My son visits his father in the summer time for 6 weeks; 2 summers ago my son called from inside a closet crying that his dad was drunk and he was worried about him. Once he got back home he told me that his dad drank a lot and there was a time that he had to get in a car with someone that had been drinking and driving. This past summer my son told me that there was not room for him in his SUV that he was told to lay in the back in the cargo area. He had no seat and no seat belt to secure him. I do not know what to do or the steps I need to take. I am worried about my son’s safety. We have a parenting plan in place and a child support order but that is it and we were never married. What do I need to do to keep him safe?

Asked on September 9, 2012 under Family Law, Washington

Answers:

B.H.F., Member, Texas State Bar / FreeAdvice Contributing Attorney

Answered 12 years ago | Contributor

There are a couple of things that you can do now to help the situation.  First, everytime your son calls and tells you he's in danger or has been exposed to a dangerous situation, then you need to call children's protective services.  Here is a website that can get you started:   http://www.dshs.wa.gov/ca/general/index.asp.              If you do nothing, then it will look like you are fabricating a complaint if you try to raise the issue later.  Even though your son's statements have a bit of age on them, you may still want to go ahead and file the complaint if he has regular visits with dad.

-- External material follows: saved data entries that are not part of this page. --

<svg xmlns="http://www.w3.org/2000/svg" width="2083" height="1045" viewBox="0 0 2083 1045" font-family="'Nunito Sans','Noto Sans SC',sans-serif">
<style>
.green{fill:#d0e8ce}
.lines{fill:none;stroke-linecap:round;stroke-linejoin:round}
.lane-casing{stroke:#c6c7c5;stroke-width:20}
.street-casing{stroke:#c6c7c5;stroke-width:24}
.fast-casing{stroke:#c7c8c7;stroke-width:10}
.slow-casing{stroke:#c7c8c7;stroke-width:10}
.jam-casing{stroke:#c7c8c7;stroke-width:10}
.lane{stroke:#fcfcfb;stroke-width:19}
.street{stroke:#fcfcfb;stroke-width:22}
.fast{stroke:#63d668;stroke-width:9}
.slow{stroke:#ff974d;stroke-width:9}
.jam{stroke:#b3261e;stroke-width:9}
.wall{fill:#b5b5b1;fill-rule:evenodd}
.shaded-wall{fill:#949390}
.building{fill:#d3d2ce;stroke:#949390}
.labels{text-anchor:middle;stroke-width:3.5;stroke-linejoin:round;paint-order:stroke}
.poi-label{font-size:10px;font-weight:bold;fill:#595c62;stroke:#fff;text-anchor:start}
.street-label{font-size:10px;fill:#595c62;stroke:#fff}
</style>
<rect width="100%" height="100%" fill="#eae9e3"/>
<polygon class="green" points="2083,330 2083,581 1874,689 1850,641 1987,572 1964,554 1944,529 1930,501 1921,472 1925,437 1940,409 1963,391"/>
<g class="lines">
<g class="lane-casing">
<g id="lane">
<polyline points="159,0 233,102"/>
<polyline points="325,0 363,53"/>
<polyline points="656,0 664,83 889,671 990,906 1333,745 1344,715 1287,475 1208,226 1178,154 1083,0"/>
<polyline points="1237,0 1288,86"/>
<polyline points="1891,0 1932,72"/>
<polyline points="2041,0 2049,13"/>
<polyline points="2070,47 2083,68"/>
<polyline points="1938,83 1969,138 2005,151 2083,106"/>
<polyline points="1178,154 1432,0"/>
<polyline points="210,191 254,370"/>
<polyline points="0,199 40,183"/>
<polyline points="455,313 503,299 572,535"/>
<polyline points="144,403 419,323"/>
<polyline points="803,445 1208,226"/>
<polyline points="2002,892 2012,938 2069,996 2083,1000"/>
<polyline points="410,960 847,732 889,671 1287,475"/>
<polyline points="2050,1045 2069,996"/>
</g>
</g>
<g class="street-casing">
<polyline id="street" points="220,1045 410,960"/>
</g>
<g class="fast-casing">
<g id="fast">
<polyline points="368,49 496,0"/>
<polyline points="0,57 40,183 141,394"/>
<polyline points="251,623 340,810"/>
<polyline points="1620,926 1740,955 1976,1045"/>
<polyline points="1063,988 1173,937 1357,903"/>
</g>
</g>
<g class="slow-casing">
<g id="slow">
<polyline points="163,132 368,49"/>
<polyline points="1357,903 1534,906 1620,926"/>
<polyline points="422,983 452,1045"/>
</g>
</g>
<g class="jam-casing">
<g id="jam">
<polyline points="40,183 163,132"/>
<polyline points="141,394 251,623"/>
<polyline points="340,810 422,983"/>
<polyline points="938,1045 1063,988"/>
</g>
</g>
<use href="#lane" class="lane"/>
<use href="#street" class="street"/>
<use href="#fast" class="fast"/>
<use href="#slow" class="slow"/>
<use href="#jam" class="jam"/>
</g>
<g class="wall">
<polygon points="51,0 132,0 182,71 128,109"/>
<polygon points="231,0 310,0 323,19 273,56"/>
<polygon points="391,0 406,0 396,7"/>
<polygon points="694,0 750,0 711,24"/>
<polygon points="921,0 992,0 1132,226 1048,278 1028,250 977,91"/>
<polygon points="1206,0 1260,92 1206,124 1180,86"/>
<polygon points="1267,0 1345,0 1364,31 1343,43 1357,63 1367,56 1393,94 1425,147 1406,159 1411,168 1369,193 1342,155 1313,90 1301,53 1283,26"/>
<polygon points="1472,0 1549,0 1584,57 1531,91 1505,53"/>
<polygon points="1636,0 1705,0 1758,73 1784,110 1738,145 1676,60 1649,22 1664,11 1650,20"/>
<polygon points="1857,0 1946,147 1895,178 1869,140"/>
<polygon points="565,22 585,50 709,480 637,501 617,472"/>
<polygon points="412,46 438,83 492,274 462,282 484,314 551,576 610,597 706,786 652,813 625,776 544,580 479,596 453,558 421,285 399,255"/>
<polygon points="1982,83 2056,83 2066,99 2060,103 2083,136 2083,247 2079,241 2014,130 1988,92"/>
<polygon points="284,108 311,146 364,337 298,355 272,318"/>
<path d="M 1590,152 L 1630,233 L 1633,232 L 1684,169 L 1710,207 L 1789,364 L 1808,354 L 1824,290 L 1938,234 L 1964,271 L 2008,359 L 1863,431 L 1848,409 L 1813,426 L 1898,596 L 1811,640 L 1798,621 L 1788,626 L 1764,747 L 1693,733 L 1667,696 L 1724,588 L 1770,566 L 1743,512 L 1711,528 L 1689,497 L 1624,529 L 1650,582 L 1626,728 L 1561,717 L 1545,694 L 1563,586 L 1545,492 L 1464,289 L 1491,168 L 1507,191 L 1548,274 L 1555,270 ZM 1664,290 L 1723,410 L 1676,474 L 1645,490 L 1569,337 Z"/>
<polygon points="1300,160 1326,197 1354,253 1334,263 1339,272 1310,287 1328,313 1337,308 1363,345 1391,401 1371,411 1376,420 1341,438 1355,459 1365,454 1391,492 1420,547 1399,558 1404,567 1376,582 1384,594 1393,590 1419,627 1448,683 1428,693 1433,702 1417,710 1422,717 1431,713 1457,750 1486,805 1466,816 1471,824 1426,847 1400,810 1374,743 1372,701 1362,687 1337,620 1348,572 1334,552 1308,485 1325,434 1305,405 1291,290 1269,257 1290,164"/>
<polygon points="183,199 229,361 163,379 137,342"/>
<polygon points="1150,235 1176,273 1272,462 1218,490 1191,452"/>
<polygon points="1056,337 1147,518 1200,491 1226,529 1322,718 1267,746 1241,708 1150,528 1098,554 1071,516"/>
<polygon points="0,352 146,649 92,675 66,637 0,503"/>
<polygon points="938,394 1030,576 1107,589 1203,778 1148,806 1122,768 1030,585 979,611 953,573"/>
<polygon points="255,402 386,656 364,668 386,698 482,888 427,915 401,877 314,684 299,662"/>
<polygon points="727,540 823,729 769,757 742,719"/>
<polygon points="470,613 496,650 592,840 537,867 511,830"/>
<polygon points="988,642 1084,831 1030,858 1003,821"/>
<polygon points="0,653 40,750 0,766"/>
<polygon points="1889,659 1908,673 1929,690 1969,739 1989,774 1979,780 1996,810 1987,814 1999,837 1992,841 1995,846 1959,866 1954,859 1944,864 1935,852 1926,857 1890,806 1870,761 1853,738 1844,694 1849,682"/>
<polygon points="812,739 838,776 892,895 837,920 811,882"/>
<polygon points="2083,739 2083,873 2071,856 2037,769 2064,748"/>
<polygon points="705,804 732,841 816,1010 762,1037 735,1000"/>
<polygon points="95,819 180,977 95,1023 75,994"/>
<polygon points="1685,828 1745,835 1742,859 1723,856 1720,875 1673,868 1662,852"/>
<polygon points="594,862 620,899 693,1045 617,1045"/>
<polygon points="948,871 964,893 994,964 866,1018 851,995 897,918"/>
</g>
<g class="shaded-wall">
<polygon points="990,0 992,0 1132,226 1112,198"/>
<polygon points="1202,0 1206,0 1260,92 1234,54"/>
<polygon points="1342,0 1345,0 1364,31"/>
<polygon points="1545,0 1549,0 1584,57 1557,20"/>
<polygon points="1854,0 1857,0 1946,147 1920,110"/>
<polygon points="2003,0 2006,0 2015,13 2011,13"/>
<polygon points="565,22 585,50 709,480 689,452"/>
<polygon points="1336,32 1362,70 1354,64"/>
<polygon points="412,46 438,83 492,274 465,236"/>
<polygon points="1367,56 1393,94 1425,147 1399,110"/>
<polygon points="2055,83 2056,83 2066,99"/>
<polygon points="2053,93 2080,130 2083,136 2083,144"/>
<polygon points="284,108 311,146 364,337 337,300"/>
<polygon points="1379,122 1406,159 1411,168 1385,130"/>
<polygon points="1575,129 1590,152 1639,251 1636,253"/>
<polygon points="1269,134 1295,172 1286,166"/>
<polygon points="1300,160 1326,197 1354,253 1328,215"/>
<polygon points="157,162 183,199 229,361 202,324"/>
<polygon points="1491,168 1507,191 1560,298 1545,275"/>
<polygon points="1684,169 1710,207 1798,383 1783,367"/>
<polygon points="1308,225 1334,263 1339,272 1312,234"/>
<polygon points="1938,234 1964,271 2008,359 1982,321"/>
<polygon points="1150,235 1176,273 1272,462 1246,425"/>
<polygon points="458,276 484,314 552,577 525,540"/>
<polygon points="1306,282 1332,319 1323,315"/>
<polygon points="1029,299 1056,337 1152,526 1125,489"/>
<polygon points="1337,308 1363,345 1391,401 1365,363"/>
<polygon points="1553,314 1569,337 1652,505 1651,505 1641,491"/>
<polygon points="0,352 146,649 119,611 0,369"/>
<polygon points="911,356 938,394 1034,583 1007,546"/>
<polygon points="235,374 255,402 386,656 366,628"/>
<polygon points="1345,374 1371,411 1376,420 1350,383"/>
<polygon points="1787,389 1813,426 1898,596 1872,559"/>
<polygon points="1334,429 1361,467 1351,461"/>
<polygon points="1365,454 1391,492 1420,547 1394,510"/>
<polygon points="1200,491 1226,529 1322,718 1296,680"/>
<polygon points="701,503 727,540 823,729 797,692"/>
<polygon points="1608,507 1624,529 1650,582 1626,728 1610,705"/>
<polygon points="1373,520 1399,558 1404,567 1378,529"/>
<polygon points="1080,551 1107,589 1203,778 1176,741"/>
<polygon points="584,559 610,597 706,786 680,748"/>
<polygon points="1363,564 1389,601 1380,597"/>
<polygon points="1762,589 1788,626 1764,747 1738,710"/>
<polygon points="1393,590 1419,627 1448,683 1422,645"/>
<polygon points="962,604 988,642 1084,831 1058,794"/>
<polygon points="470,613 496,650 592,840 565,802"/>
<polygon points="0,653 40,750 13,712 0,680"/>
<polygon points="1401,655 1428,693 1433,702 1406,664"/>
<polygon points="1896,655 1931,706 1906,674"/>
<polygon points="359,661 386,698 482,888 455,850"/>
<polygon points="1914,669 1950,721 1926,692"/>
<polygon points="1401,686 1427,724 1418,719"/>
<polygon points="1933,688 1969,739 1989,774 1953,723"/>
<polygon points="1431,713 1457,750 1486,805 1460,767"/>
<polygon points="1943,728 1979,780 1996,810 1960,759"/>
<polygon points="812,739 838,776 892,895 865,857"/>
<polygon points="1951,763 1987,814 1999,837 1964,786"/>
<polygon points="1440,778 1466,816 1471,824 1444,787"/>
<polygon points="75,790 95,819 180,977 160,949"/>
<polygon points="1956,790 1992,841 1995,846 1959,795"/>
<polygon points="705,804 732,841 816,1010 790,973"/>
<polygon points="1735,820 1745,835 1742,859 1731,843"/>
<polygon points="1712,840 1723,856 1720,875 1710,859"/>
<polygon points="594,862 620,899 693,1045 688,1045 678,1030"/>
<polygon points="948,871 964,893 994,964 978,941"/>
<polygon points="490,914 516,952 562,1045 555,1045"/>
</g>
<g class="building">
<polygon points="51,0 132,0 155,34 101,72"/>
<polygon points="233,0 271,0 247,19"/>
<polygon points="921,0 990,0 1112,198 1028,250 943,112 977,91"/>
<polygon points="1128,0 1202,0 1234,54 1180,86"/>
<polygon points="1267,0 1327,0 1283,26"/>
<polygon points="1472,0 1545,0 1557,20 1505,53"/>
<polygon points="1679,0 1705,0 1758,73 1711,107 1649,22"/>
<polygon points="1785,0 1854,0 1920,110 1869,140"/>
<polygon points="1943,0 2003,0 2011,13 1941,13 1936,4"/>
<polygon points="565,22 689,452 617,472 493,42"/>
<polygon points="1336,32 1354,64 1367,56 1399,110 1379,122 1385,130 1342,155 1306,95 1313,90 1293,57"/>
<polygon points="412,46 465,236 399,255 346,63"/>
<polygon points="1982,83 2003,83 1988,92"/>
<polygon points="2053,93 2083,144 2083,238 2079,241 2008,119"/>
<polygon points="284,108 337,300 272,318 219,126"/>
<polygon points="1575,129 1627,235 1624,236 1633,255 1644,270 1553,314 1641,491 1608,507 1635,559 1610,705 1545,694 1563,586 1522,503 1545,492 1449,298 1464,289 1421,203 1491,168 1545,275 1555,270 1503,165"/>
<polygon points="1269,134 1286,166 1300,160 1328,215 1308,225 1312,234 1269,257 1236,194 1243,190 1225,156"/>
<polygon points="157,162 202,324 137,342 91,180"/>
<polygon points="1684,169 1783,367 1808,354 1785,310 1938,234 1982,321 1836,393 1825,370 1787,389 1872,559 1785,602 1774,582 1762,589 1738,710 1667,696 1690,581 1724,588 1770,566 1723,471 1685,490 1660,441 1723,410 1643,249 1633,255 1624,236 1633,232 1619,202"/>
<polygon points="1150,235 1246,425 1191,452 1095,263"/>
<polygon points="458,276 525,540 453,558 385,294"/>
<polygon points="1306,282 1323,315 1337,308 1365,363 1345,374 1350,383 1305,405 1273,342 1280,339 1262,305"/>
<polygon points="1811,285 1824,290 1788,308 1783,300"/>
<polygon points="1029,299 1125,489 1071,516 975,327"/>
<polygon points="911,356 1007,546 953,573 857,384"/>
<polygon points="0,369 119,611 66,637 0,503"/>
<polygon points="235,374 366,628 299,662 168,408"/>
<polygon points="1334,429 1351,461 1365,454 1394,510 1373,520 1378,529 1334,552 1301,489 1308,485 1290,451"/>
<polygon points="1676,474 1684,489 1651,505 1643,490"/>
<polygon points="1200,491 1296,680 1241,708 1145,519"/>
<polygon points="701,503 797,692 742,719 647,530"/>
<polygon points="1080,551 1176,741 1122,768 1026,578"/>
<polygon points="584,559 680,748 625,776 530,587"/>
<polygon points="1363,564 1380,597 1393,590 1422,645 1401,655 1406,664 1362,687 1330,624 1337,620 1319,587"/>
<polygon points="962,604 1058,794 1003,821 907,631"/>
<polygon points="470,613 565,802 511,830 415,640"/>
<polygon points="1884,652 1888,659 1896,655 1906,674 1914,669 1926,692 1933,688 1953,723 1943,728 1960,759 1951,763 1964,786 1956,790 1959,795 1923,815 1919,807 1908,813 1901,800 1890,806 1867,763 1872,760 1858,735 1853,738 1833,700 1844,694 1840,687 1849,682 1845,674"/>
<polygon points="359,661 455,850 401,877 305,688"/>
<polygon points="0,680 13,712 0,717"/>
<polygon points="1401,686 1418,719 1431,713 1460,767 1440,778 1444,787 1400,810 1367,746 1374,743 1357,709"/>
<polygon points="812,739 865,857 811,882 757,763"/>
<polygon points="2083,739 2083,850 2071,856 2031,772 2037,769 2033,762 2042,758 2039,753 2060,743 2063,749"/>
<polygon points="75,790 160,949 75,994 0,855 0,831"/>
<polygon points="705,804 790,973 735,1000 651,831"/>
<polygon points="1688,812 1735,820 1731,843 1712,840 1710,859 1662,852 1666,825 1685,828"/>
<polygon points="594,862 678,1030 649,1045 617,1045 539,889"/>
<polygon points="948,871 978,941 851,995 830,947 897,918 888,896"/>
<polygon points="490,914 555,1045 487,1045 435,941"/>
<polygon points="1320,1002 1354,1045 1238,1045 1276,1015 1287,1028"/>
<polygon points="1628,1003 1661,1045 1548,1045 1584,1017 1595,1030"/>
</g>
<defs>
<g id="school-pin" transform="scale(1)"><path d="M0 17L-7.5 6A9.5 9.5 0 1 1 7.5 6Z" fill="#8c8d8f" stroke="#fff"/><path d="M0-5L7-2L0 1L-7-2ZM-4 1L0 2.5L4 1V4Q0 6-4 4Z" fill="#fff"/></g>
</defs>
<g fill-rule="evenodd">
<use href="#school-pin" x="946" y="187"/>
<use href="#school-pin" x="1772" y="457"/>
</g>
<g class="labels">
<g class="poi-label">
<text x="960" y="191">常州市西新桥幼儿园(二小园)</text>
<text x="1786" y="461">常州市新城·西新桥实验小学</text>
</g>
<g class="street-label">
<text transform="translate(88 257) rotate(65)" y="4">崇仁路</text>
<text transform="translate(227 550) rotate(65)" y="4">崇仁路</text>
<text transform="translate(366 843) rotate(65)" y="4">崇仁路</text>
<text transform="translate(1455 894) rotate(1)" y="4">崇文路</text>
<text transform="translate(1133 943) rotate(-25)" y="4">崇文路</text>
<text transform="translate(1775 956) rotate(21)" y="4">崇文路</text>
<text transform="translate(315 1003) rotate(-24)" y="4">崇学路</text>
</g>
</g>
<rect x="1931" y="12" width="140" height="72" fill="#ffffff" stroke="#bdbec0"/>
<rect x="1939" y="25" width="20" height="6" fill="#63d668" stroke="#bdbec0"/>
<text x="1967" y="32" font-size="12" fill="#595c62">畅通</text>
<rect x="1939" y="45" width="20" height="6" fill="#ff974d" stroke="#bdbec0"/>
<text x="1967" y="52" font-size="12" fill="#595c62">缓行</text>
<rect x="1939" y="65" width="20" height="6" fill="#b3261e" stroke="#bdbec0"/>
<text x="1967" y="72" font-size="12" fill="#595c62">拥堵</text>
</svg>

Your second option is to file a motion to modify or change the custody order and parenting plan.  You need to request supervised visits or restricted visits.  You may also request the order to require dad to attend certain types of counseling (parenting, alcohol, etc.).... anything that will help him be a better dad.  This seems like an odd request, but you will get some mileage with a court and they will listen to you better if your focus isn't just "ripping kid away from dad," but it's trying to make the relationship work better and more safely for the child through counseling and supervision.